Speaking during the council meeting, City of Santa Monica Economic Development Manager Jennifer Taylor said the extension would provide “critical and continued support” to small businesses.
“We’re on the road to economic recovery, but it’s still — it’s a slow road for many of our small businesses who are still struggling to pay deferred rents, and so this would be a much needed relief effort to help support them,” Taylor told council.
Extending the current program is also designed to help ease the transition into a new parklet program that is still in the works but will most likely include monthly fees, and other regulations.
Hall said he was not sure what the new program may look like, but predicted “adjustments to the spacing and perhaps size and construction of some of the parklets,” especially in relations to crosswalks and red curbs.
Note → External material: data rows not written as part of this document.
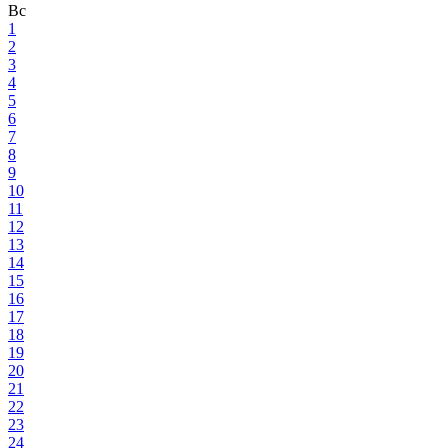
Вс
1
2
3
4
5
6
7
8
9
10
11
12
13
14
15
16
17
18
19
20
21
22
23
24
In prior conversations, Taylor also said new rules would likely regulate parklets to better ensure safety.
Staff was planning to come back to council in June with a proposal for how to shape the future of the parklet program moving forward.
City council did not discuss the extension prior to their vote, but Councilmember Oscar de la Torre weighed in, saying it was difficult to imagine going back to a time before the parklet program was in place. De la Torre said he recently dined at Gilberts El Indio in the Pico neighborhood.
“It’s just kind of hard to imagine El Indio not having that option, that outdoor — I think if we work with businesses, they can turn that into something just a little bit nicer than just an older parking lot,” de la Torre said, adding that the new emphasis on walkability and outdoor dining was “one of the few good things that COVID has given us.”
When staff return before council with a proposal in June, it will include input from two simultaneous surveys of businesses and residents/visitors, who were asked to weigh in on the program’s future. Results from those surveys were set to be available around late May, according to Taylor.
Clara Harter contributed to this report.